Anglia: Burnley zabuduje narożniki, by przyjąć niepełnosprawnych

źródło: BurnleyExpress.net; autor: michał

Anglia: Burnley zabuduje narożniki, by przyjąć niepełnosprawnych Choć aż dwa z czterech narożników zostaną domknięte, zmiana w pojemności na Turf Moor będzie niewielka. Burnley FC wyjaśniają, że nie mieliby dla kogo rozbudowywać...

Reklama

To jeden z najmniejszych stadionów Premier League, dlatego nie powinno dziwić, że Turf Moor urośnie. Jednak tym razem nie chodzi wcale o zwiększenie pojemności. Dwa nowe narożniki po wschodniej stronie obiektu powstaną po to, by spełnić wymogi dotyczące osób niepełnosprawnych.

W 2015 roku kluby Premier League zobowiązały się do wprowadzenia w życie wszystkich kryteriów z Accessible Stadium Guide, co oznacza więcej miejsca dla osób z problemami w poruszaniu się, lepszą lokalizację, nowe zaplecze sanitarne i cateringowe. Zobowiązanie ma być wprowadzone w życie do sierpnia 2018 włącznie, dlatego nie dziwi, że po Manchesterze United czy Liverpoolu również mniej znane Burnley bierze się do roboty.

Dwa wschodnie narożniki są jeszcze w fazie projektu, jednak wiadomo już, że będą się składały z zespołu krytych balkonów, na które bez problemu dostaną się widzowie o kulach czy na wózkach. Ich postawienie ma zająć ok. 6-7 miesięcy, a po ukończeniu powstanie również kryty pawilon kasowy, by fani o każdym stopniu sprawności byli chronieni przed deszczem i zimnem podczas stania w kolejce.

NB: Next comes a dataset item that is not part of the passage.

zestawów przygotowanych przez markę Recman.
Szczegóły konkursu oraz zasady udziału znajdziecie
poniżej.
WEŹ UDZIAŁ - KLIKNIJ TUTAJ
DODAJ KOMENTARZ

Dwa nowe projekty budowlane dla osób niepełnosprawnych oznaczają, że w ciągu dwóch lat na stadion i centrum treningowe w Barnfield wydajemy łącznie 20 milionów funtów – wylicza prezes klubu Mike Garlick.

Dlaczego powstaną tylko te powierzchnie, a nie będzie rozbudowy standardowej widowni? – Wyprzedajemy bilety tylko jakieś trzy, może cztery razy w roku. Wiem, że Watford chce rozbudować swój stadion o 3-4 tysiące, ale u nich sytuacja jest taka, że na liście oczekujących mają już 3 tysiące kibiców. My nie mamy takiego luksusu, dlatego aktualna pojemność jest wystarczająca. Jeśli to się zmieni i zaczniemy zostawiać ludzi pod kasami bez biletów, to z pewnością rozważymy rozbudowę. Na razie jednak Turf Moor służy nam w sam raz – zapewnił prezes Burnley.